The pattern of PPIs used did change over the course of the study. At baseline, the commonest PPI was lansoprazole, but omeprazole superseded this over the course of the trial. Much of this change occurred in the first year and hence could be a consequence of the review of medical management that was part of the trial management for those randomised to medical management.
The larger number of overnight hospital admissions in the randomised medical management group was largely, but not totally, explained by the minority who went on to have surgery; as discussed in Chapter 5 describing the economic evaluation, this was the principal driver of extra resource use by the medical group during the longer-term follow-up.

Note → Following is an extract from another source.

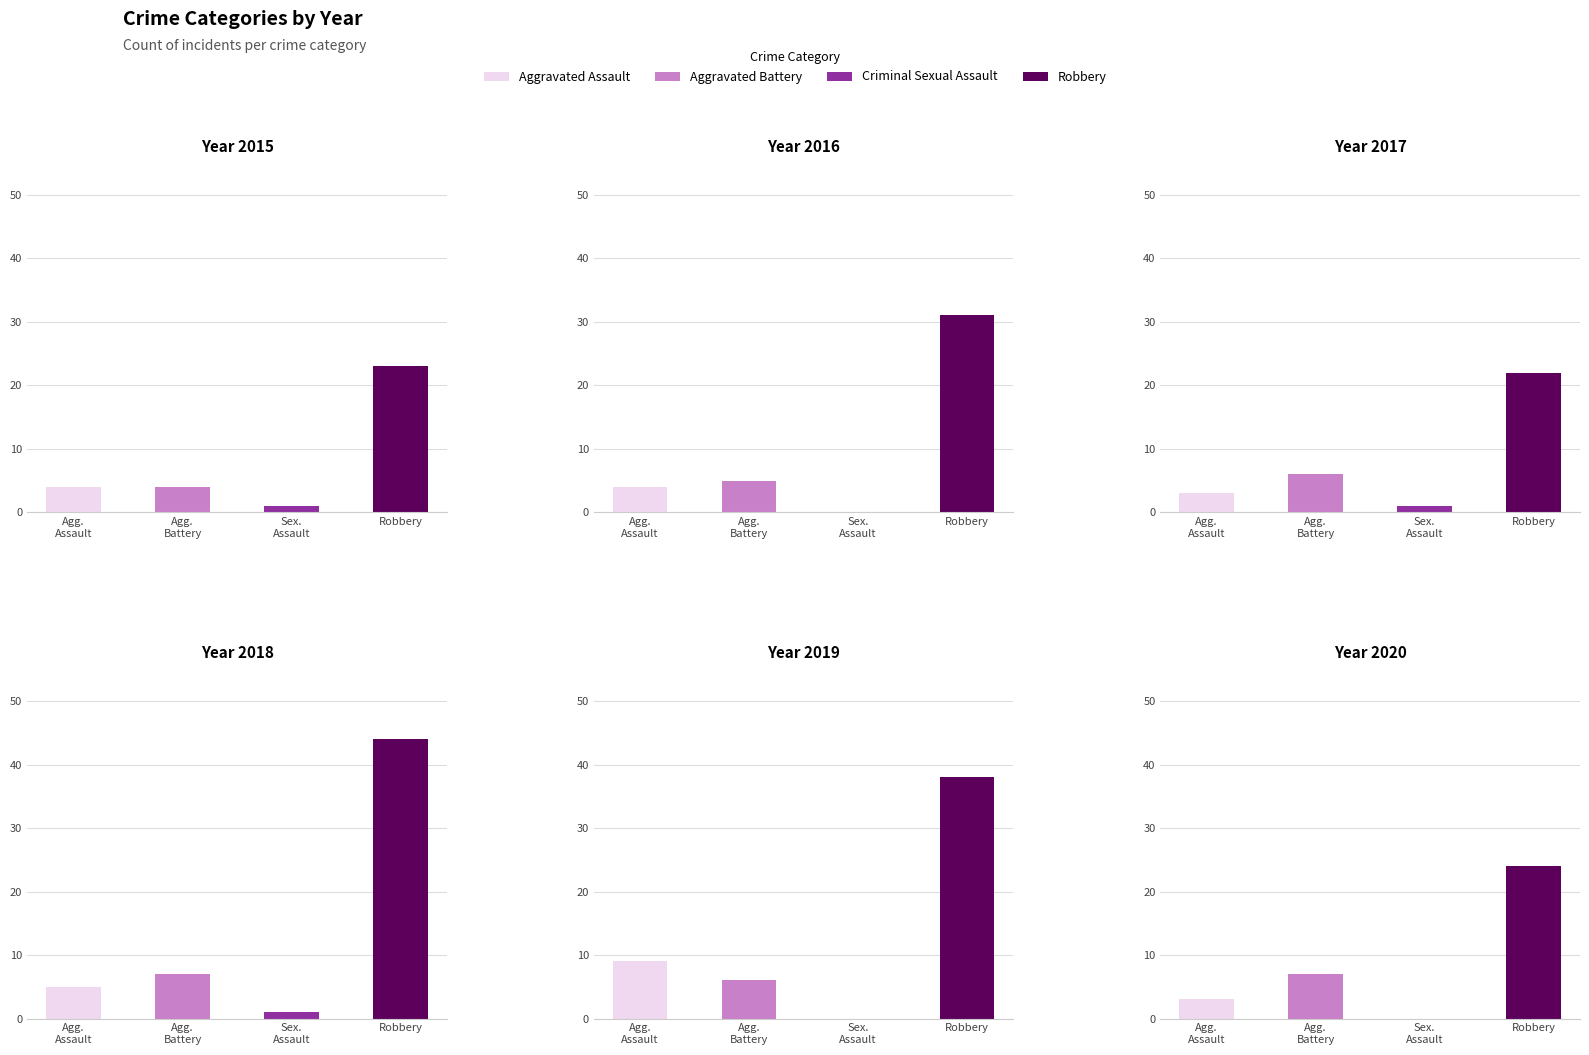

At which category is the sum across all series the highest?

Robbery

Despite the methodological challenges alluded to above, the study, through the data presented here, has successfully addressed the first of the objectives of this longer-term follow-up: to assess whether or not short-term clinical benefits, principally in terms of symptom control, are sustained – they are, albeit attenuated. In the next chapter we consider the REFLUX trial in the context of the three other randomised trials that have been conducted worldwide comparing laparoscopic fundoplication with medical management, and assess whether or not the results of the REFLUX trial are consistent with those of the other trials.